Aim of the exercise
Please print the entries below exactly, from the line with "T489, owner: 朱颖 -> 梁雪" through the line with "#74, start: May 16 -> May 18", including both of those lines and leaving out all others.

Data for processing
══════════

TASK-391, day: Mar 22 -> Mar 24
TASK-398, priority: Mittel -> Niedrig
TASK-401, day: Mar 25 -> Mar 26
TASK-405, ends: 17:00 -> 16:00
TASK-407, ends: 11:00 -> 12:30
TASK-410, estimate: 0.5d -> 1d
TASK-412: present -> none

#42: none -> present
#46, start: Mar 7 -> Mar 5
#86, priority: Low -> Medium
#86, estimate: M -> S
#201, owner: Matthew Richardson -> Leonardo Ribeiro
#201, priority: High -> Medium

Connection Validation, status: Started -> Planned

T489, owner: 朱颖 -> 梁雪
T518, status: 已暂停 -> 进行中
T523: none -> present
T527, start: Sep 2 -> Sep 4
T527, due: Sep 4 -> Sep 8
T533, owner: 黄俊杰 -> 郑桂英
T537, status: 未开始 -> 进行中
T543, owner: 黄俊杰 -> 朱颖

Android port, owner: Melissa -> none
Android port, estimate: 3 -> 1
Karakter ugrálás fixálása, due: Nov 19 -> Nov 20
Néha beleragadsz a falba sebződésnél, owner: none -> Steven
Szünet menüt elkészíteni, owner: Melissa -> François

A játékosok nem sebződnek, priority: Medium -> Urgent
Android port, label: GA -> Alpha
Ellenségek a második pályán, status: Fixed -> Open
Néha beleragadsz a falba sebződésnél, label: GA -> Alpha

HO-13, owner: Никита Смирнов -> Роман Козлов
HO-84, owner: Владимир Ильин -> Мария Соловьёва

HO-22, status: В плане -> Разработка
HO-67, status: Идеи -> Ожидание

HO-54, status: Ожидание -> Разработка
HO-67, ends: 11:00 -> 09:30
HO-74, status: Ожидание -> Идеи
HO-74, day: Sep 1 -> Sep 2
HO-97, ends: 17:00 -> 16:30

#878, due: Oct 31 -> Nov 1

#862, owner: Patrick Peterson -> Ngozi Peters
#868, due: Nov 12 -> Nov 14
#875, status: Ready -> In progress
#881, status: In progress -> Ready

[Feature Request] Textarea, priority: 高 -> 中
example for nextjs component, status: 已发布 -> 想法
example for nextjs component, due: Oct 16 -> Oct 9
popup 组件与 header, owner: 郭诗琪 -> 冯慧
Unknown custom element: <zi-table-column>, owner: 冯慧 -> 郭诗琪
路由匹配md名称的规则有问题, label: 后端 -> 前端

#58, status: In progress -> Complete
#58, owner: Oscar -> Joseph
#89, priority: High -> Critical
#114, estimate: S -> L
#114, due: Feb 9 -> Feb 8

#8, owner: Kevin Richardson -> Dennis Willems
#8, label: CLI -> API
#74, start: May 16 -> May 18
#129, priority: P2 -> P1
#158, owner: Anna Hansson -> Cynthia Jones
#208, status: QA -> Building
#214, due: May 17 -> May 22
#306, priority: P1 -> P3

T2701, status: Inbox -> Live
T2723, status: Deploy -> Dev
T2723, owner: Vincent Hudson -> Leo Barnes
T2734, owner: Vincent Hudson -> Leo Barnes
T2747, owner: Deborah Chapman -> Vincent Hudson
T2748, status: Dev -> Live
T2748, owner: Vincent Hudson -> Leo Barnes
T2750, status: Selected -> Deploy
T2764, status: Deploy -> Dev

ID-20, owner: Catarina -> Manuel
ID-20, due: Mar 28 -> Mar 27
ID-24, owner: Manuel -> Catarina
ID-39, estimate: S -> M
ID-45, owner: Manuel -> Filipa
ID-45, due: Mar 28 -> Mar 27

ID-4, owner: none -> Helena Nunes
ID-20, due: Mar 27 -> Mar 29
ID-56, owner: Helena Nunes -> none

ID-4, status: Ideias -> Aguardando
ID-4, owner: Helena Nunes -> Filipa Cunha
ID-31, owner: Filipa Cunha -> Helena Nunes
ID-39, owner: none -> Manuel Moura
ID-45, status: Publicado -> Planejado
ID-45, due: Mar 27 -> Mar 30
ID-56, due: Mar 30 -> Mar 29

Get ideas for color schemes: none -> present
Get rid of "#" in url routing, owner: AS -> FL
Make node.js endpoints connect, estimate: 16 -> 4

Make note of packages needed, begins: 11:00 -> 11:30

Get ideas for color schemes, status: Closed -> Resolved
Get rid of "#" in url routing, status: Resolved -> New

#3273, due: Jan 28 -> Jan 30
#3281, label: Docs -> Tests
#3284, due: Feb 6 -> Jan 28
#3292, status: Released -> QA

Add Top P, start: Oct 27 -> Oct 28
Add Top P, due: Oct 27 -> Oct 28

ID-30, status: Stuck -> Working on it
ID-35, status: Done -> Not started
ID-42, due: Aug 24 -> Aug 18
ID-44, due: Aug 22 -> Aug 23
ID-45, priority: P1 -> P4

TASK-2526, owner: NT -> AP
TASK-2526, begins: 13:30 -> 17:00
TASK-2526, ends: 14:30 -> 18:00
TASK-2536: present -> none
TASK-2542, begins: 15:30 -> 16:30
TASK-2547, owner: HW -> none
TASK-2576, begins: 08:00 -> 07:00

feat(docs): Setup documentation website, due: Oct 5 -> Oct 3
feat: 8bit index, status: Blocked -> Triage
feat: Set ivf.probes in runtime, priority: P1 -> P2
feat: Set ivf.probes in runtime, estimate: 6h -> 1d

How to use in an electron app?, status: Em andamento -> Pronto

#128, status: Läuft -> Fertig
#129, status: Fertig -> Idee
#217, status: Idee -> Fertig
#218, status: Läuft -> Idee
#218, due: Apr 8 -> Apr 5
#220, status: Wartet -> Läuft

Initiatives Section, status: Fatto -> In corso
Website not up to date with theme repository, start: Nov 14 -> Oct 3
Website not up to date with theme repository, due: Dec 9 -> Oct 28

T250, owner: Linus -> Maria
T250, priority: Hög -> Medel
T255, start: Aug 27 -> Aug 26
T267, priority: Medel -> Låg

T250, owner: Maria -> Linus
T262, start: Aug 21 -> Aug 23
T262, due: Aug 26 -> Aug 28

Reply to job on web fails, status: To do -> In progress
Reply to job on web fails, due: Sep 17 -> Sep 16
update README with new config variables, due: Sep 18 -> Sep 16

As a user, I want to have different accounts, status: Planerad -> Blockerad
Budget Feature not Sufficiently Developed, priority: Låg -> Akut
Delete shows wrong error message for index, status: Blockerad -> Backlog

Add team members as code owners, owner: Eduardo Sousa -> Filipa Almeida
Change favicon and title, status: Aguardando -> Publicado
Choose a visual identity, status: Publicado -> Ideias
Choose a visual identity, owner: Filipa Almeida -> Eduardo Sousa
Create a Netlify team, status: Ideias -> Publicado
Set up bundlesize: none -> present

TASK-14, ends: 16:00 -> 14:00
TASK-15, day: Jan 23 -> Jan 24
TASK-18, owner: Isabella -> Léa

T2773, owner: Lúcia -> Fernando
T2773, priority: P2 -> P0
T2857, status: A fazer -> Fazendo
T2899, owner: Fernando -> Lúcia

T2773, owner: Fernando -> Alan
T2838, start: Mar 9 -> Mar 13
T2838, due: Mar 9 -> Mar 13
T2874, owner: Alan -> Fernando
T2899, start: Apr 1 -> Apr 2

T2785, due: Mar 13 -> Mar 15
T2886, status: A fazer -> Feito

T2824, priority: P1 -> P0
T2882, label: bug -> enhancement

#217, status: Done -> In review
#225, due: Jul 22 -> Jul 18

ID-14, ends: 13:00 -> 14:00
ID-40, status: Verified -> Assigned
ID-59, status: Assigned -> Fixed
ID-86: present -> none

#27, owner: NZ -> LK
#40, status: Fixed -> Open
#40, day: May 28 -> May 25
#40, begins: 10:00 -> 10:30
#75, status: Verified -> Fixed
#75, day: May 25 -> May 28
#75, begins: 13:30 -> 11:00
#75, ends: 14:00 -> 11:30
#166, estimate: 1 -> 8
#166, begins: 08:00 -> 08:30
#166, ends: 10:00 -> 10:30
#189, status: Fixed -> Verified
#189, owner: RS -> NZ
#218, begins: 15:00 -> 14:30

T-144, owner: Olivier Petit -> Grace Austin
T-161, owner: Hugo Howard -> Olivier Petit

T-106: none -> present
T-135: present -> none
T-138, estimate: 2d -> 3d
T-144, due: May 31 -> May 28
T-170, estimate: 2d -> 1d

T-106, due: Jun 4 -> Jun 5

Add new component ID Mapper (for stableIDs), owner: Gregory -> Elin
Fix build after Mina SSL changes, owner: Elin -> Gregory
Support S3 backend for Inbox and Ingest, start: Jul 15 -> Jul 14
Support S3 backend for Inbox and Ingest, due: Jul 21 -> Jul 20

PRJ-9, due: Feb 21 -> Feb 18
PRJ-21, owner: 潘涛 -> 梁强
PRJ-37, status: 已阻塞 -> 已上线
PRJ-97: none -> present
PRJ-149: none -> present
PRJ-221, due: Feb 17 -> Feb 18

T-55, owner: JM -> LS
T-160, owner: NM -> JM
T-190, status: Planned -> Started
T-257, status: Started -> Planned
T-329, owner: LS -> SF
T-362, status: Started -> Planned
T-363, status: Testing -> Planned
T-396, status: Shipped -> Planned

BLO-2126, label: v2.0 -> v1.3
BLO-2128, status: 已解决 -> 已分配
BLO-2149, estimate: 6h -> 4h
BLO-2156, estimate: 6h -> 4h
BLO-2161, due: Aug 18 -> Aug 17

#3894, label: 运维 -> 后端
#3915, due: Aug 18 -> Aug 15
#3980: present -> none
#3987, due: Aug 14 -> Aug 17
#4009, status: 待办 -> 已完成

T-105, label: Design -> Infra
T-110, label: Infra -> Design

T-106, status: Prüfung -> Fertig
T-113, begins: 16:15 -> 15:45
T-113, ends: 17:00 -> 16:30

══════════

Finished exercise
T489, owner: 朱颖 -> 梁雪
T518, status: 已暂停 -> 进行中
T523: none -> present
T527, start: Sep 2 -> Sep 4
T527, due: Sep 4 -> Sep 8
T533, owner: 黄俊杰 -> 郑桂英
T537, status: 未开始 -> 进行中
T543, owner: 黄俊杰 -> 朱颖

Android port, owner: Melissa -> none
Android port, estimate: 3 -> 1
Karakter ugrálás fixálása, due: Nov 19 -> Nov 20
Néha beleragadsz a falba sebződésnél, owner: none -> Steven
Szünet menüt elkészíteni, owner: Melissa -> François

A játékosok nem sebződnek, priority: Medium -> Urgent
Android port, label: GA -> Alpha
Ellenségek a második pályán, status: Fixed -> Open
Néha beleragadsz a falba sebződésnél, label: GA -> Alpha

HO-13, owner: Никита Смирнов -> Роман Козлов
HO-84, owner: Владимир Ильин -> Мария Соловьёва

HO-22, status: В плане -> Разработка
HO-67, status: Идеи -> Ожидание

HO-54, status: Ожидание -> Разработка
HO-67, ends: 11:00 -> 09:30
HO-74, status: Ожидание -> Идеи
HO-74, day: Sep 1 -> Sep 2
HO-97, ends: 17:00 -> 16:30

#878, due: Oct 31 -> Nov 1

#862, owner: Patrick Peterson -> Ngozi Peters
#868, due: Nov 12 -> Nov 14
#875, status: Ready -> In progress
#881, status: In progress -> Ready

[Feature Request] Textarea, priority: 高 -> 中
example for nextjs component, status: 已发布 -> 想法
example for nextjs component, due: Oct 16 -> Oct 9
popup 组件与 header, owner: 郭诗琪 -> 冯慧
Unknown custom element: <zi-table-column>, owner: 冯慧 -> 郭诗琪
路由匹配md名称的规则有问题, label: 后端 -> 前端

#58, status: In progress -> Complete
#58, owner: Oscar -> Joseph
#89, priority: High -> Critical
#114, estimate: S -> L
#114, due: Feb 9 -> Feb 8

#8, owner: Kevin Richardson -> Dennis Willems
#8, label: CLI -> API
#74, start: May 16 -> May 18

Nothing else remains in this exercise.